━━ VORLIEGENDER AUSZUG ━━
RE: 1400 Jahre islamische Expansion

in Diskussionsplattform Islam und Islamisierung 08.09.2014 12:15
von Aquila • 5.669 Beiträge

Liebe Mitglieder, liebe Leser/innen


Die kriegerische Expansion ist integraler Bedtandteil der Irrlehre Islam!
Der Schein-"Prophet", sprich falscher Prophet,
Mohammed selbst war diesbezüglich das traurig blutige "Vorbild".

Daher auch an dieser Stelle der vortreffliche Beitrag
über die durch und durch
kriegerisch und unterdrückerisch ausgerichtete Irrlehre Islam;

Hw Martin Rhonheimer
- Professor für Ethik und politische Philosophie an der Päpstlichen Hochschule Santa Croce in Rom -,
der in einem bemerkenswerten Beitrag in der Neuen Zürcher Zeitung
vom vergangenen Samstag folgende
- heute in den freigeistig verseuchten Medien kaum mehr zu lesen bekommenden -
Darlegungen geschrieben hat....
gerade für naiv "interreligiös Dialogisierende" ein Augenöffner:
-

[....]
"Der Terror der Miliz Islamischer Staat (IS) gegen «Ungläubige» und Christen entsetzt
und verängstigt die westliche Öffentlichkeit.
━━━
DEINE AUFGABE: Schreib den Forumsbeitrag bitte ab „gerade für naiv“ bis einschließlich „die westliche Öffentlichkeit.“ noch einmal ab und ersetze dabei „Öffentlichkeit“ durch „Gesellschaft“.
━━ BEREITGESTELLTE DATEN ━━
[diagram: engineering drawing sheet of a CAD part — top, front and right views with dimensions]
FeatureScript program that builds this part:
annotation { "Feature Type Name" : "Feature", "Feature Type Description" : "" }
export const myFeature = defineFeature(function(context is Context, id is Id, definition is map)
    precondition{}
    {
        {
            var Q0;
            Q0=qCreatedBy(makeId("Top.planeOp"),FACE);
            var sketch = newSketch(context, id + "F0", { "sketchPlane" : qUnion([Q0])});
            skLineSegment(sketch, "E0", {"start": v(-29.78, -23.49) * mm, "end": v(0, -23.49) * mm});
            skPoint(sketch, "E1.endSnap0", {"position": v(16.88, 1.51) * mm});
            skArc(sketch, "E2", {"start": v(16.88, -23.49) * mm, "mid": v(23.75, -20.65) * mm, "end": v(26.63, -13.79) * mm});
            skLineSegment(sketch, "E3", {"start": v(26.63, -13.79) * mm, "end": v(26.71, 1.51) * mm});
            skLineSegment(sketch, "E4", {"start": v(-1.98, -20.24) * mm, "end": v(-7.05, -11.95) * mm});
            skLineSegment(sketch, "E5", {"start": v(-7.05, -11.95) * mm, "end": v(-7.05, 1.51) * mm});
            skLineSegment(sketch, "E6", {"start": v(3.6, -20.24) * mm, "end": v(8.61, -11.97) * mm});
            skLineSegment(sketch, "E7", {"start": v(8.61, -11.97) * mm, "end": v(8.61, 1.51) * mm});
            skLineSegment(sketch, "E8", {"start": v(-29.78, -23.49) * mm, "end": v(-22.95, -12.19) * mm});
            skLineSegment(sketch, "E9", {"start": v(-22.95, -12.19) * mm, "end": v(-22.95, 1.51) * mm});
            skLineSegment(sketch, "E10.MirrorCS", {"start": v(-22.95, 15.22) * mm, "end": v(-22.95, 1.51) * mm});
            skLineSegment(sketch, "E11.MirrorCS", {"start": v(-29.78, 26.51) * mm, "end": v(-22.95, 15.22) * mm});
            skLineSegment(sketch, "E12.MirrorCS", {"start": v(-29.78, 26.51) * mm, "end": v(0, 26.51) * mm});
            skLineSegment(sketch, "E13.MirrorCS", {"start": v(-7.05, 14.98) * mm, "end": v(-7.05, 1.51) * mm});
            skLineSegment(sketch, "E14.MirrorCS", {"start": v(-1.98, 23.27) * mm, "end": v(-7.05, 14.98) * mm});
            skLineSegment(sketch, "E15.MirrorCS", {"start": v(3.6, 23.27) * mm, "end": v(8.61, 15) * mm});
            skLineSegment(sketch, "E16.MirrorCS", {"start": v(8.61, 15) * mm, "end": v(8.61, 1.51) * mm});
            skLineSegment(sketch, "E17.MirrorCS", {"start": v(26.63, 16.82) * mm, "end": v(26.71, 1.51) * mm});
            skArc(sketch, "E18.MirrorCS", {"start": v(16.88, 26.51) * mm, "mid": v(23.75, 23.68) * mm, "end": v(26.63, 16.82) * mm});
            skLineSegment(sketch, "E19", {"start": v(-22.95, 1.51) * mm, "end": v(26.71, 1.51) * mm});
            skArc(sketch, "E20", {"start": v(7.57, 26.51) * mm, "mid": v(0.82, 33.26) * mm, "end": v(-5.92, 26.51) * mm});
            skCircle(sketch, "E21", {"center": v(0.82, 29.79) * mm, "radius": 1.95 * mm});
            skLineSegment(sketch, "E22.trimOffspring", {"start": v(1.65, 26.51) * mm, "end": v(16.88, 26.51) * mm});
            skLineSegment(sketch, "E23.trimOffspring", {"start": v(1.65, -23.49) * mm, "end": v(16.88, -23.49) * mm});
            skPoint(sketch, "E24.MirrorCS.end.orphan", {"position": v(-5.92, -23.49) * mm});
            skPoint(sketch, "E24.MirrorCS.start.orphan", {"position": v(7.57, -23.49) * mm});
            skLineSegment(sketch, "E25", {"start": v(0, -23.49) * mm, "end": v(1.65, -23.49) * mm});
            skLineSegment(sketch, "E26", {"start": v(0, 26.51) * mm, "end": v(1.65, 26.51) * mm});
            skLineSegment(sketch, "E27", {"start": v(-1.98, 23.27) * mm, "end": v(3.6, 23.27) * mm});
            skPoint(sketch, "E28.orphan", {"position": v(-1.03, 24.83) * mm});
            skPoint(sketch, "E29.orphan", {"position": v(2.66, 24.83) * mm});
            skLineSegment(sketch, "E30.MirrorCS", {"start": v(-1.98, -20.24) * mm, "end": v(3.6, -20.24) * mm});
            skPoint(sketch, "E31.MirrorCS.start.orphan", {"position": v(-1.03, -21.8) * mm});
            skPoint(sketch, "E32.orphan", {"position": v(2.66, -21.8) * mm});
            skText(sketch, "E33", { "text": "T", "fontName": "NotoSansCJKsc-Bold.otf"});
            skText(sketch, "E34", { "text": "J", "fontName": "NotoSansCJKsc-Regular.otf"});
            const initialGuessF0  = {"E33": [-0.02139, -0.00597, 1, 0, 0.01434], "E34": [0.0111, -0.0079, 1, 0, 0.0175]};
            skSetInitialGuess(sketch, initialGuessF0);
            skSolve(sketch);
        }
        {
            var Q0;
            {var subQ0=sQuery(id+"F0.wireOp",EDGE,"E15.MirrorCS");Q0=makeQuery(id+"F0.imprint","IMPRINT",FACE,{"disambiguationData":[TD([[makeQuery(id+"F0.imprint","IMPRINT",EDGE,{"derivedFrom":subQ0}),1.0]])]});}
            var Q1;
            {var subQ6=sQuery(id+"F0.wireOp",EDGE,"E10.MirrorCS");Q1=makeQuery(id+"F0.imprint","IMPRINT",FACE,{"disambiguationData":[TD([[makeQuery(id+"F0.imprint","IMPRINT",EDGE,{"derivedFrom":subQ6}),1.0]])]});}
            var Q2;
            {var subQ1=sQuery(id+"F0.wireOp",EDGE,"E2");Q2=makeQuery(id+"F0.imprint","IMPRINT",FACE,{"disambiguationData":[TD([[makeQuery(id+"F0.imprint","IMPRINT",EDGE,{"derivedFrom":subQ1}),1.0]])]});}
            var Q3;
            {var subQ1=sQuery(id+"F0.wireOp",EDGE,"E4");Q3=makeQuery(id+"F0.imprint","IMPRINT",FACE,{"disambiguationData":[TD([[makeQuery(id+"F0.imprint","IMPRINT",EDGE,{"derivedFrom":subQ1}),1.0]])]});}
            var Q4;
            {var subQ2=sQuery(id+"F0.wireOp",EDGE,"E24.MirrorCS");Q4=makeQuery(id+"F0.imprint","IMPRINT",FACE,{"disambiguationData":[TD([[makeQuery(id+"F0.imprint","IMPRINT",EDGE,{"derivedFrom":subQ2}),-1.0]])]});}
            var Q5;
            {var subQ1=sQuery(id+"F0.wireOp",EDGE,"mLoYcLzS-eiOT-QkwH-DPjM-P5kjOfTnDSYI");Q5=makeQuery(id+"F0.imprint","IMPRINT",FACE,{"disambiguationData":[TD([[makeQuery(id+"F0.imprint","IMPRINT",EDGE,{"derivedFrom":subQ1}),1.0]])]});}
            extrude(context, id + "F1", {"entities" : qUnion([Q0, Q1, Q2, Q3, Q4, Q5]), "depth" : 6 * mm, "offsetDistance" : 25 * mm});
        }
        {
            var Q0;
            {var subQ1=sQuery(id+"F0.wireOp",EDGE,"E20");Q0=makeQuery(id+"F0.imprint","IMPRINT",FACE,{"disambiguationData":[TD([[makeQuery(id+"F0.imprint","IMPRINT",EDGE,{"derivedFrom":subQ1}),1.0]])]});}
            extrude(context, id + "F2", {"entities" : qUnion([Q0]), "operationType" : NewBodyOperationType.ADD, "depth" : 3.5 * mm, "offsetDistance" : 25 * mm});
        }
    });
━━━
ANTWORT:
gerade für naiv "interreligiös Dialogisierende" ein Augenöffner:
-

[....]
"Der Terror der Miliz Islamischer Staat (IS) gegen «Ungläubige» und Christen entsetzt
und verängstigt die westliche Gesellschaft.